Это есть наш последний и решительный бой…
«Трррах! — рвануло совсем рядом. — Тррах!» Пол подскочил, будто норовя взлететь. «Тррах — тайн!» Огонь плеснул в вышибленную чудовищной силой дверь, едкий запах сгоревшего тола пронзил воздух, взрывы заклокотали рядом, норовя ворваться в наше убежище. Дверь повисла на нижней петле, но следующий фугас неистово сорвал ее, и клубы пыли, дыма хлынули в подвал.
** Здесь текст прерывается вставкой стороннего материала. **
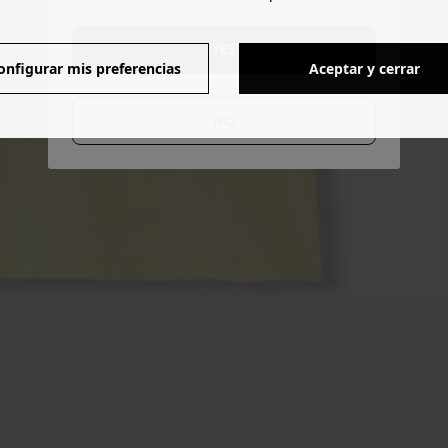
YES
onfigurar mis preferencias
Aceptar y cerrar
NO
Дальнейшие события перемешались в сознании затейливой и ужасной мозаикой: атаки, лица, грохот, пожары, тишина, смерти. День сменялся темнотой ночи, разрываемой блеском прожекторов. Глаза умиравших от ран и жажды были устремлены в одну, только им известную точку и будто вспоминали дорогие сердцу последние картины уходящей жизни. Вдруг наступала такая мертвая тишина, что стрекот кузнечика отдавался в ушах пулеметной очередью. Тишина взрывалась грохотом бомб, треском пожарищ. Надрывная ругань по-русски и по-немецки — это сходились в рукопашную с врагом последние защитники крепости. Крупинки прошлого, стократно помноженные на усилия памяти, возрождают отрывочные, не связанные друг с другом суровые картины.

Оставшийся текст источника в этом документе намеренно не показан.